No entanto, o pior de
tudo isto não foram os 10 euros (pagamento cuja exigência a senhora-octogenária-que-me-é-próxima
considerava ter sido muito mais grave do que a assinatura de um eventual
contrato) reclamados pelo funcionário “insolente”, mas o aproveitamento
incrível – por parte da “menina” e do tal rapaz – das fraquezas que a velhice
inapelavelmente acarreta. Eu sei que a senhora-octogenária-que-me-é-próxima é
dotada de um feitio difícil, muitas vezes só se ouve a si mesma e tem pouca
paciência para escutar gente que não conhece e considera ser “apenas” um
funcionário da PT (e que, na sua ótica um tanto oitocentista, estará ao nível
de um carteiro ou da senhora que lava as escadas – também eles “muito amáveis”).
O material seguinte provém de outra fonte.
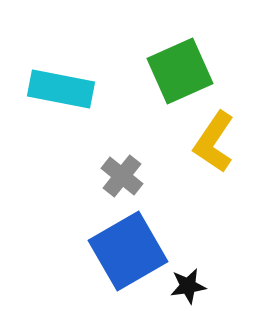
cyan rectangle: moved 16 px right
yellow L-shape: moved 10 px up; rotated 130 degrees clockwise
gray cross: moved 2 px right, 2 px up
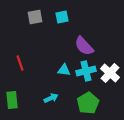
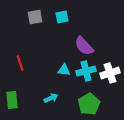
white cross: rotated 30 degrees clockwise
green pentagon: moved 1 px right, 1 px down
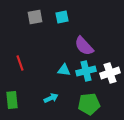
green pentagon: rotated 25 degrees clockwise
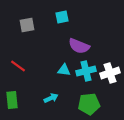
gray square: moved 8 px left, 8 px down
purple semicircle: moved 5 px left; rotated 25 degrees counterclockwise
red line: moved 2 px left, 3 px down; rotated 35 degrees counterclockwise
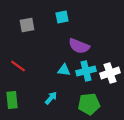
cyan arrow: rotated 24 degrees counterclockwise
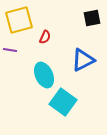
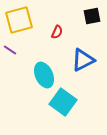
black square: moved 2 px up
red semicircle: moved 12 px right, 5 px up
purple line: rotated 24 degrees clockwise
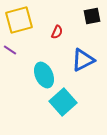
cyan square: rotated 12 degrees clockwise
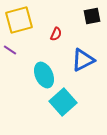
red semicircle: moved 1 px left, 2 px down
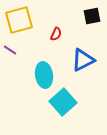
cyan ellipse: rotated 15 degrees clockwise
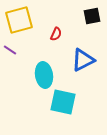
cyan square: rotated 36 degrees counterclockwise
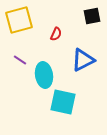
purple line: moved 10 px right, 10 px down
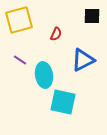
black square: rotated 12 degrees clockwise
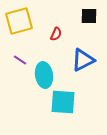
black square: moved 3 px left
yellow square: moved 1 px down
cyan square: rotated 8 degrees counterclockwise
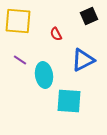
black square: rotated 24 degrees counterclockwise
yellow square: moved 1 px left; rotated 20 degrees clockwise
red semicircle: rotated 128 degrees clockwise
cyan square: moved 6 px right, 1 px up
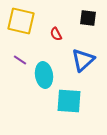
black square: moved 1 px left, 2 px down; rotated 30 degrees clockwise
yellow square: moved 3 px right; rotated 8 degrees clockwise
blue triangle: rotated 15 degrees counterclockwise
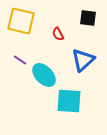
red semicircle: moved 2 px right
cyan ellipse: rotated 35 degrees counterclockwise
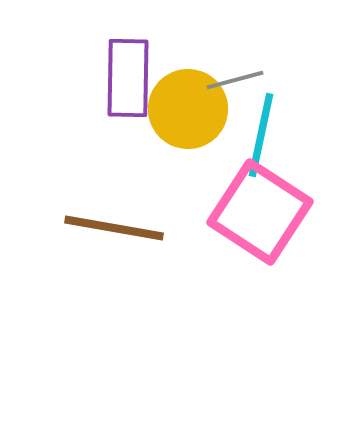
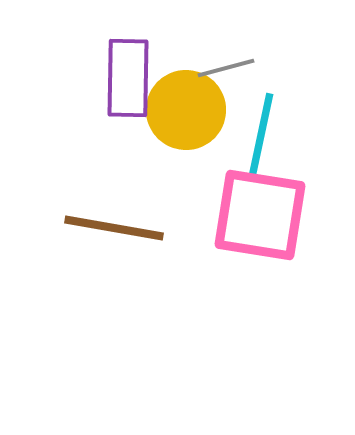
gray line: moved 9 px left, 12 px up
yellow circle: moved 2 px left, 1 px down
pink square: moved 3 px down; rotated 24 degrees counterclockwise
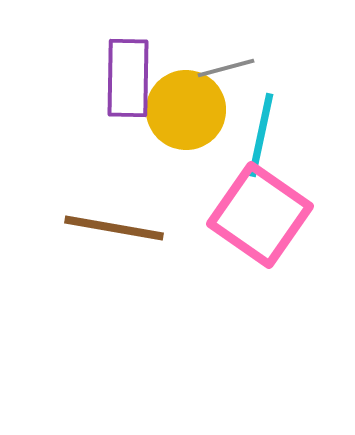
pink square: rotated 26 degrees clockwise
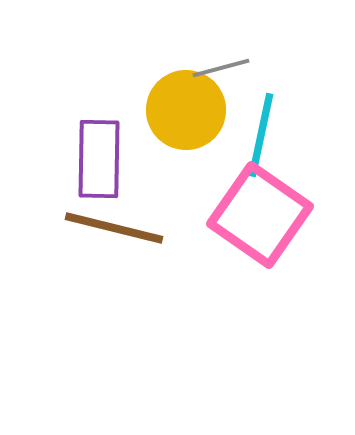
gray line: moved 5 px left
purple rectangle: moved 29 px left, 81 px down
brown line: rotated 4 degrees clockwise
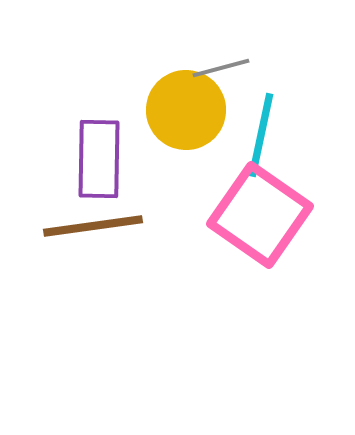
brown line: moved 21 px left, 2 px up; rotated 22 degrees counterclockwise
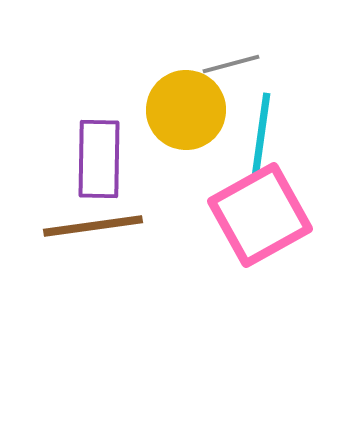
gray line: moved 10 px right, 4 px up
cyan line: rotated 4 degrees counterclockwise
pink square: rotated 26 degrees clockwise
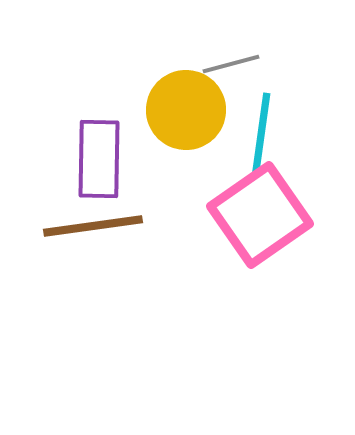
pink square: rotated 6 degrees counterclockwise
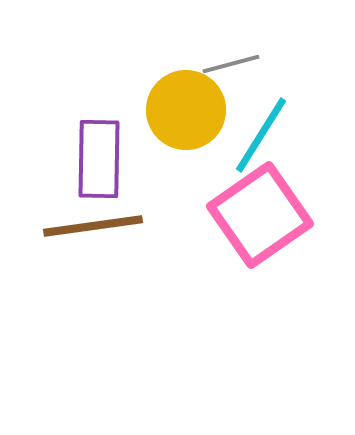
cyan line: rotated 24 degrees clockwise
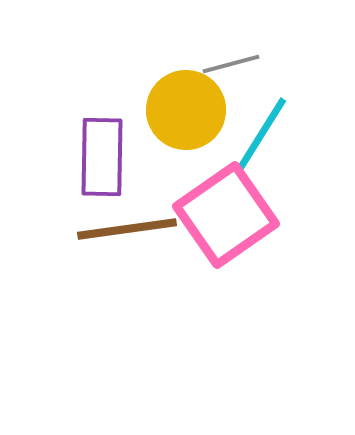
purple rectangle: moved 3 px right, 2 px up
pink square: moved 34 px left
brown line: moved 34 px right, 3 px down
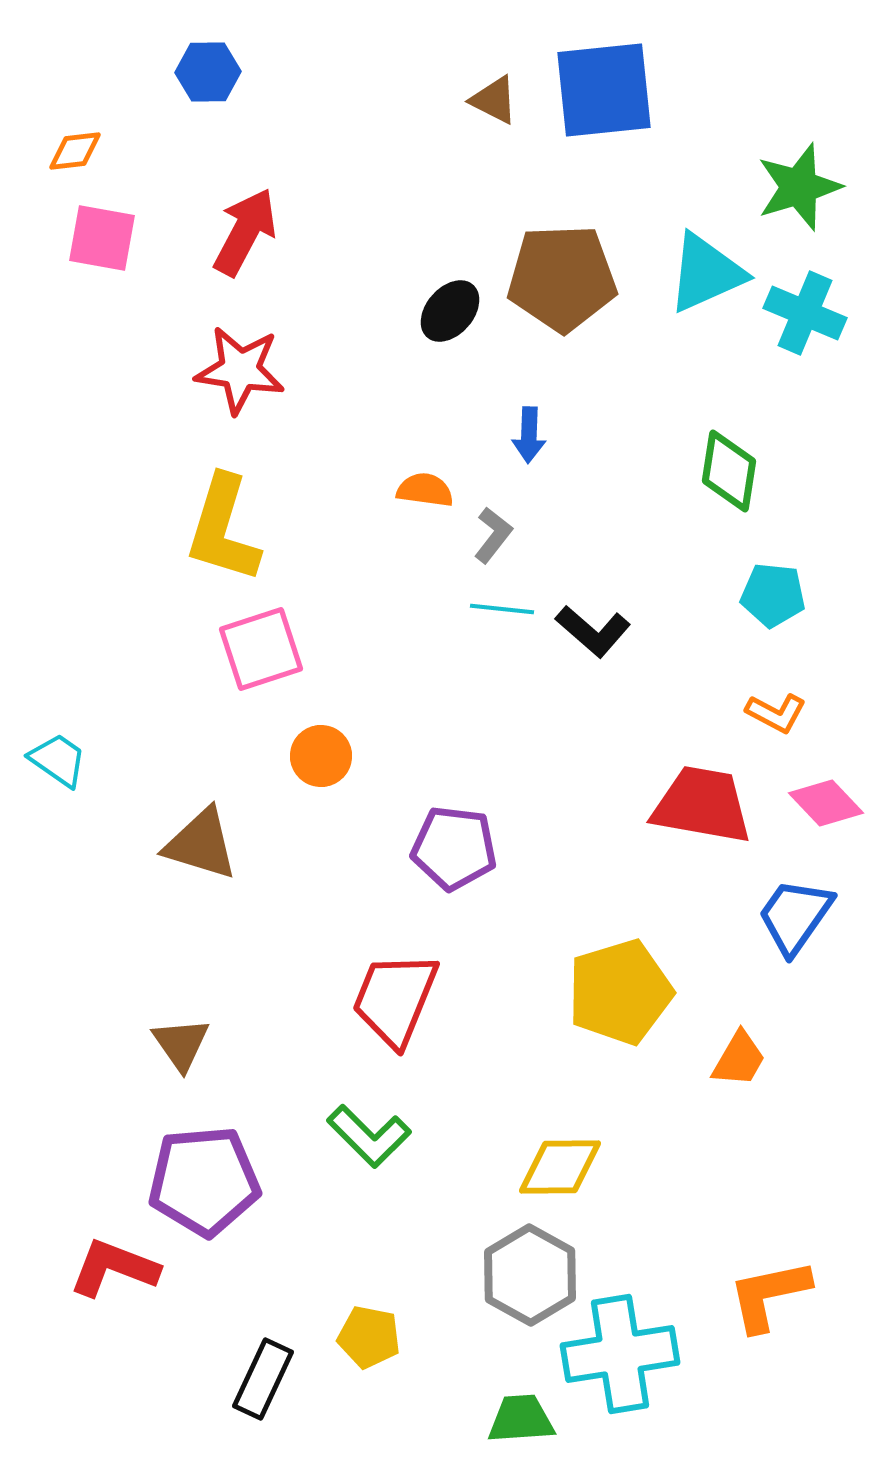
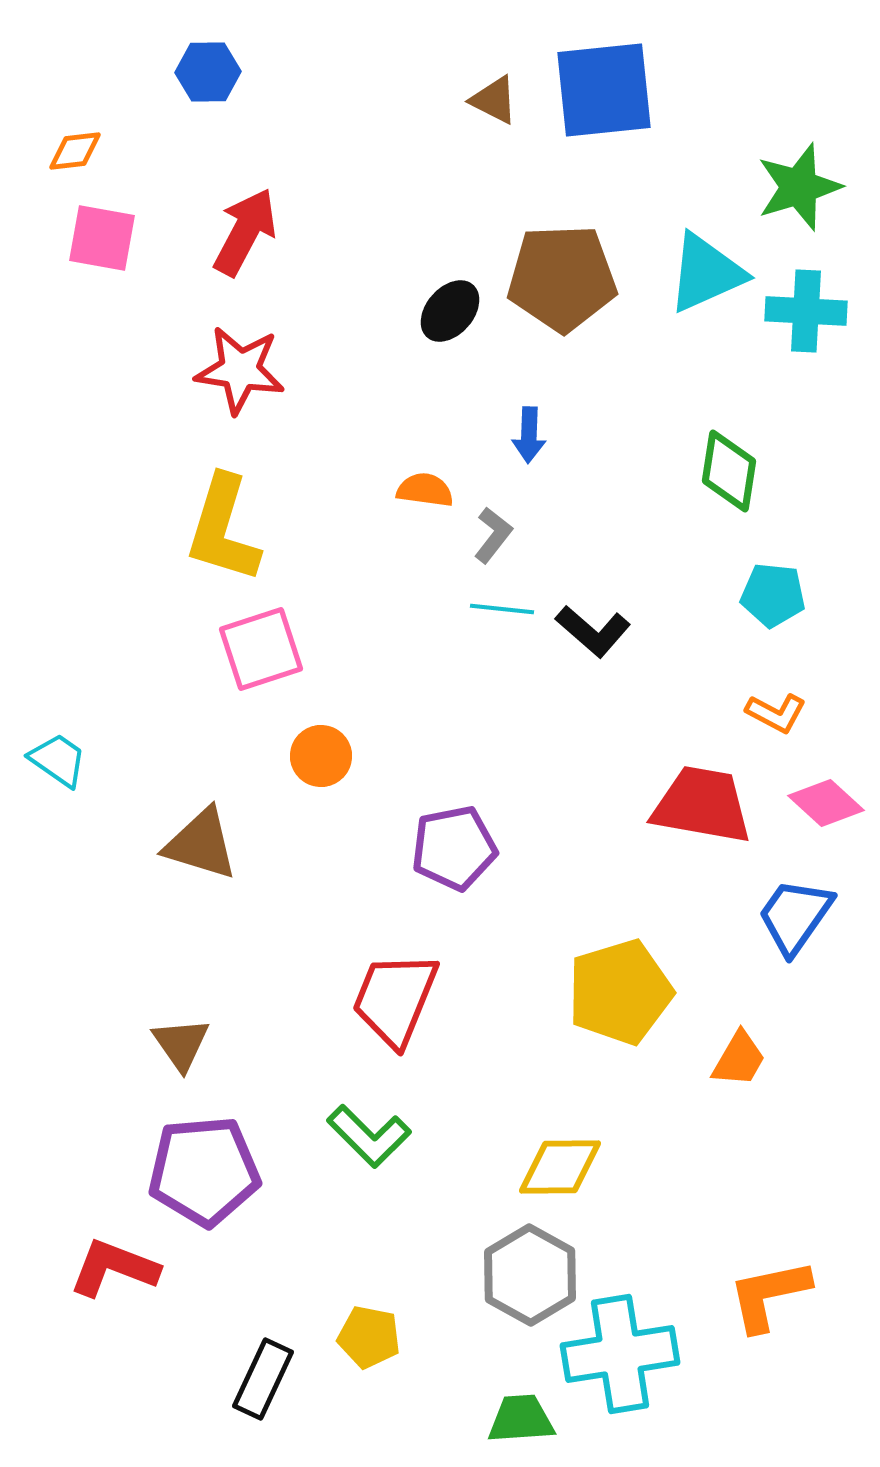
cyan cross at (805, 313): moved 1 px right, 2 px up; rotated 20 degrees counterclockwise
pink diamond at (826, 803): rotated 4 degrees counterclockwise
purple pentagon at (454, 848): rotated 18 degrees counterclockwise
purple pentagon at (204, 1181): moved 10 px up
E sei que ela sabe perfeitamente que não pode andar por aí a distribuir assinaturas
e a mostrar cartões – mas que, ciclicamente, quebra estes compromissos. Sei,
também, que esta senhora-octogenária-que-me-é-próxima tem a sorte (?) de, dos
três netos que conta, dois serem licenciados em direito e a outra uma “barra”
em relações públicas.
No entanto, indigna,
mas indigna mesmo – não só pela senhora-octogenária-que-me-é-próxima mas também
pelas muitas e muitos outros que, mais desprotegidos, por esse país fora são
engrolados por “meninas simpáticas” e rapazes que comem cozido à portuguesa –
que haja gente sem uma pinga de carácter que, em vez de um trabalho limpo, se
preste a estes joguinhos com idosos.
E isso, não há crise
que justifique.
Fica o aviso, para
todos os que têm também senhoras(es)-octogenária(os)-que-lhes-sejam-próximas(os).